Spectator 

He’s struggling to fall asleep.

I watch the sun show her face for a little while, shyly smiling from behind the patchwork of clouds. There is a jigsaw of light and shadow on the wall.  

Two eyes stare up into mine.

I sway from side to side.

This movement has become second nature. The rhythm of to and fro. Shifting my weight from one foot to the other.

I’m never sure how long it will take. It could be minutes… Or it could all be in vain.

He knows this comfort now. This place close to my chest; this slumbering dance. He fights it. He wants to be independent. Exploring. Experiencing. No time to rest.

The sunlight lingers. Cars drone past; a constant trickling of movement. A tram bell tolls in the distance. Footy fans trudge excitedly by, regaled in reds, blues and yellows.

I feel like a spectator.

Watching life pass me by.

Seeing others succeed and perform and fulfil and achieve and advance and prosper. I’m sitting on the sidelines, trying to scrape together the enthusiasm to cheer them on.

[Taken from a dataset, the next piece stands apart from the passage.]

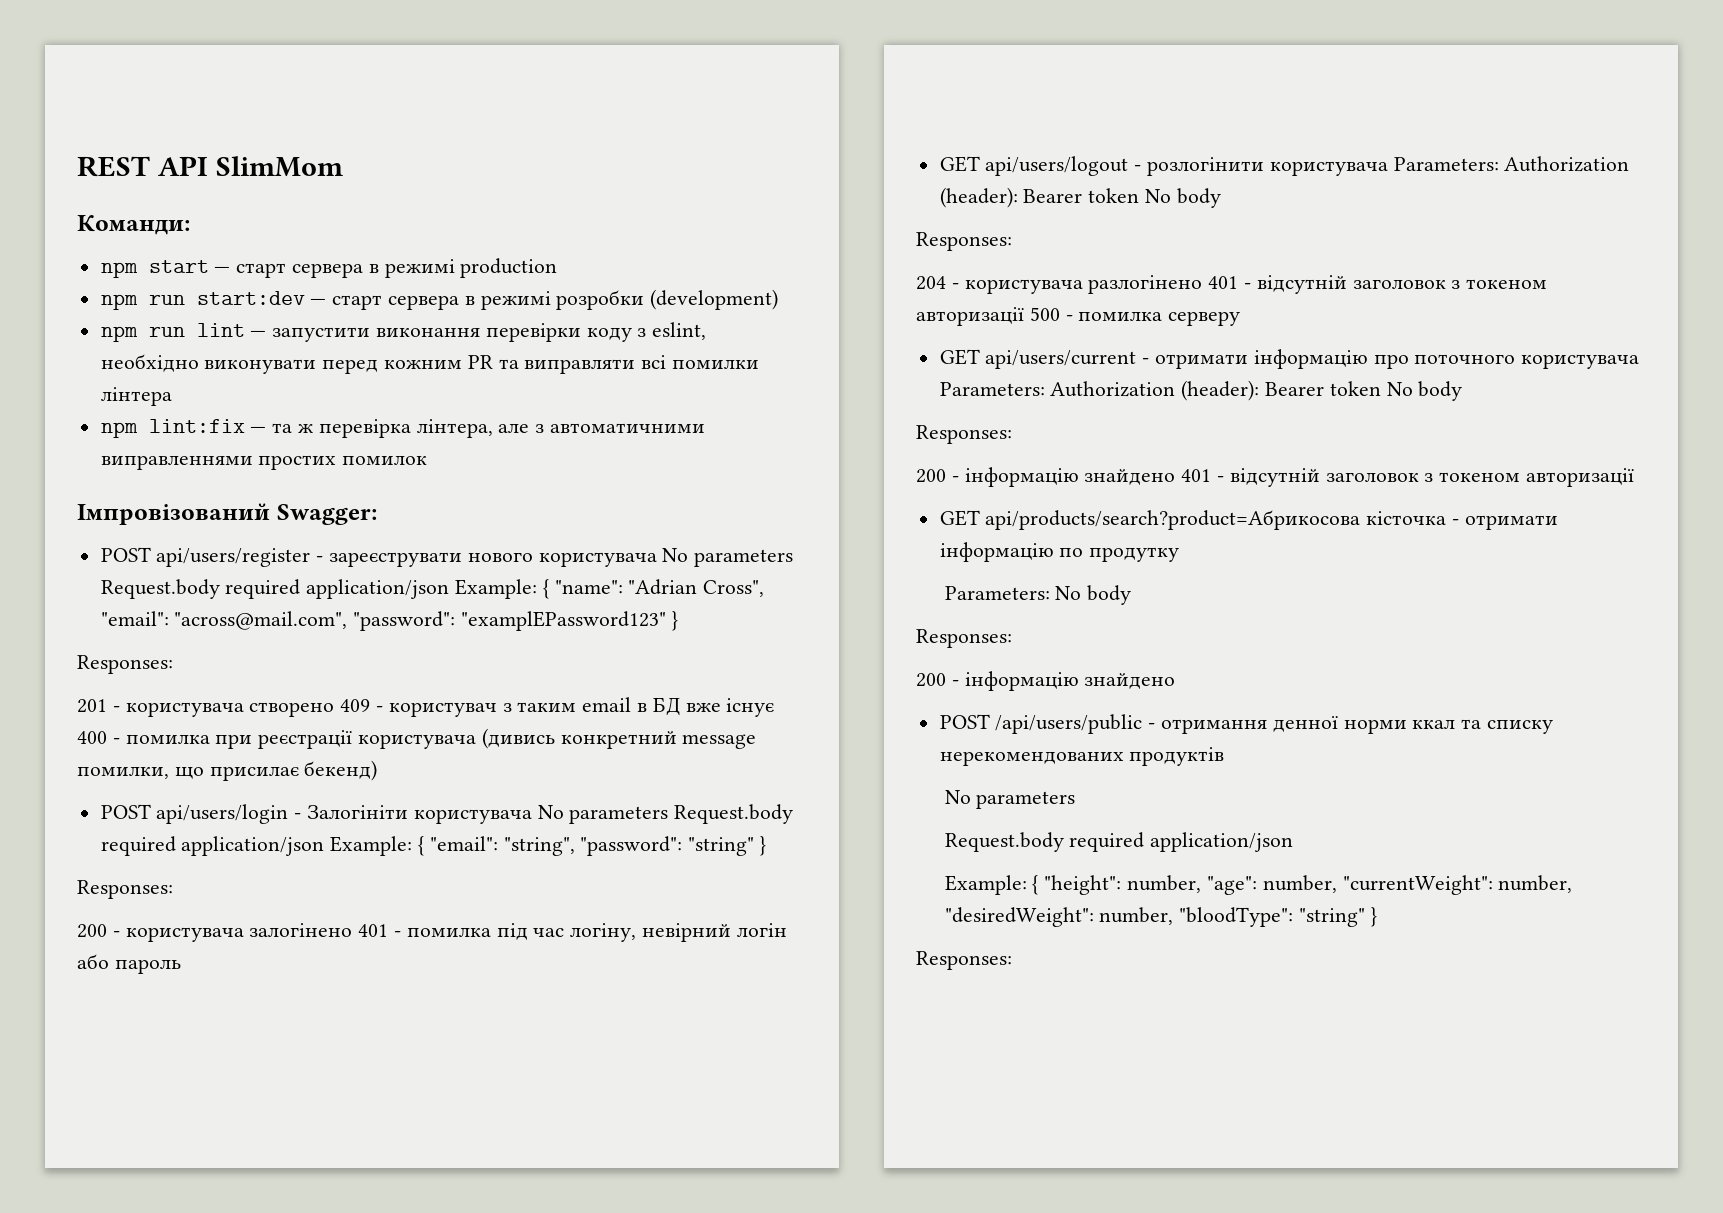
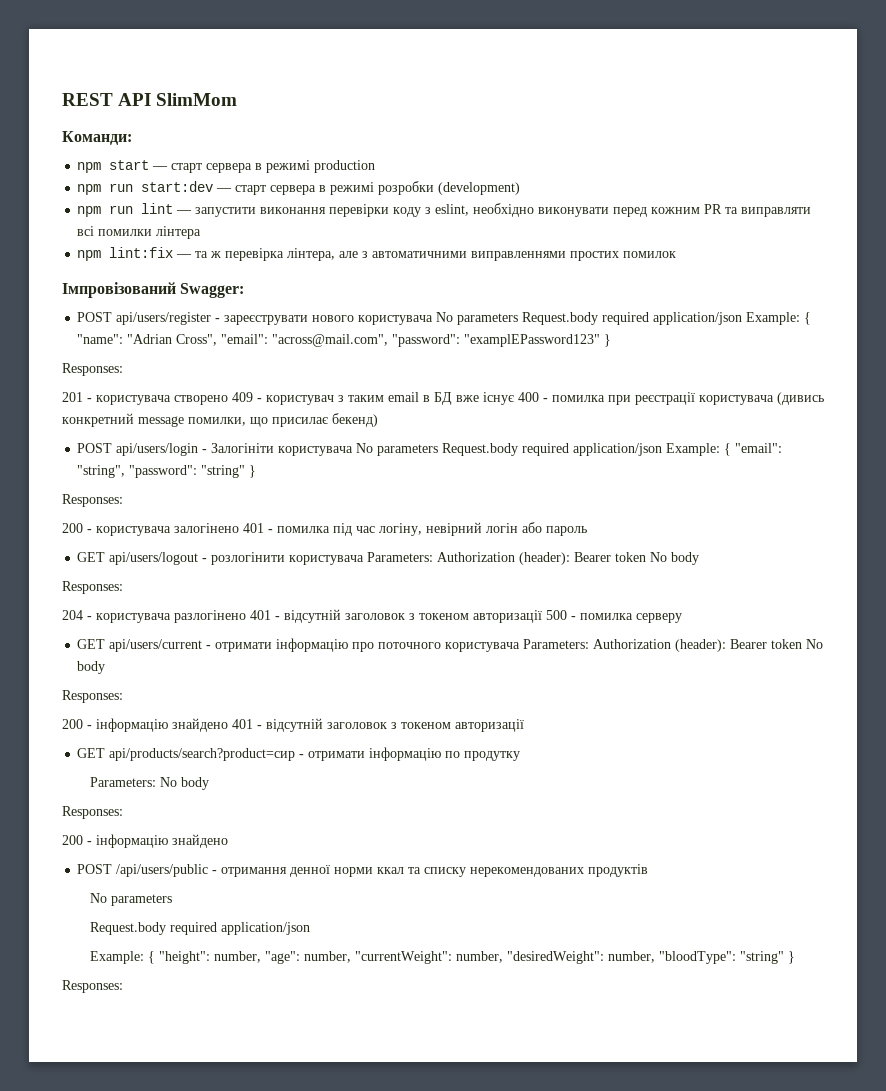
[985,510,1447,530] api/products/search?product=Абрикосова кісточка -> [109,748,296,761] api/products/search?product=сир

My voice catches in my throat as I question why I’m here.

I’m painfully aware that this is my season on the bench. A position I freely chose.

I look down and see heavy eyes slowly closing.  

And my Abba holds me close to His chest; the motion of this sacred dance filling me like a glass with the clear, sweet liquid of rest. As I close my eyes I hear my Daddy’s heartbeat.

And I don’t want to be anywhere else.